#### [Your assignment]
Pictures are to be dropped from the copy. Retype the listing exactly.

#### [Record set]
BEGIN

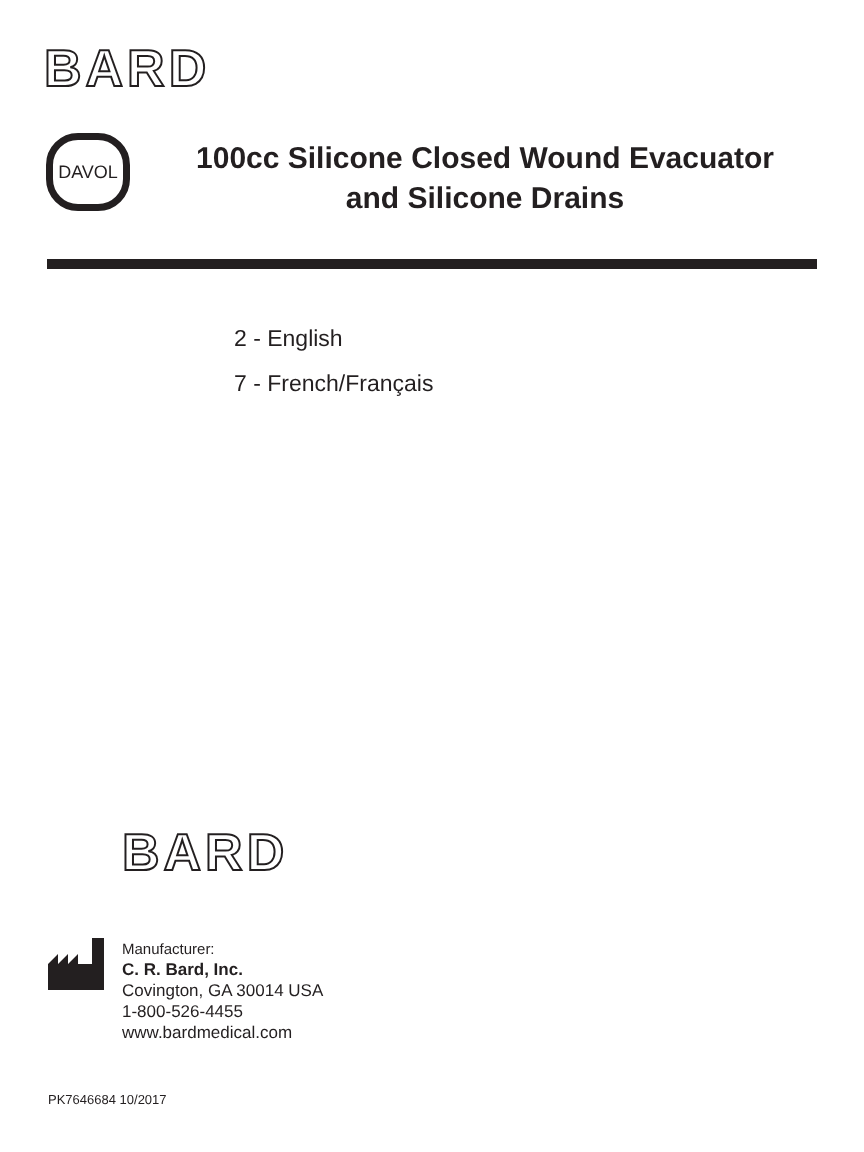BARD
DAVOL
100cc Silicone Closed Wound Evacuator
and Silicone Drains
2 - English
7 - French/Français
BARD
Manufacturer:
C. R. Bard, Inc.
Covington, GA 30014 USA
1-800-526-4455
www.bardmedical.com
PK7646684 10/2017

END

#### [Task result]
BARD
DAVOL
100cc Silicone Closed Wound Evacuator
and Silicone Drains
2 - English
7 - French/Français
BARD
Manufacturer:
C. R. Bard, Inc.
Covington, GA 30014 USA
1-800-526-4455
www.bardmedical.com
PK7646684 10/2017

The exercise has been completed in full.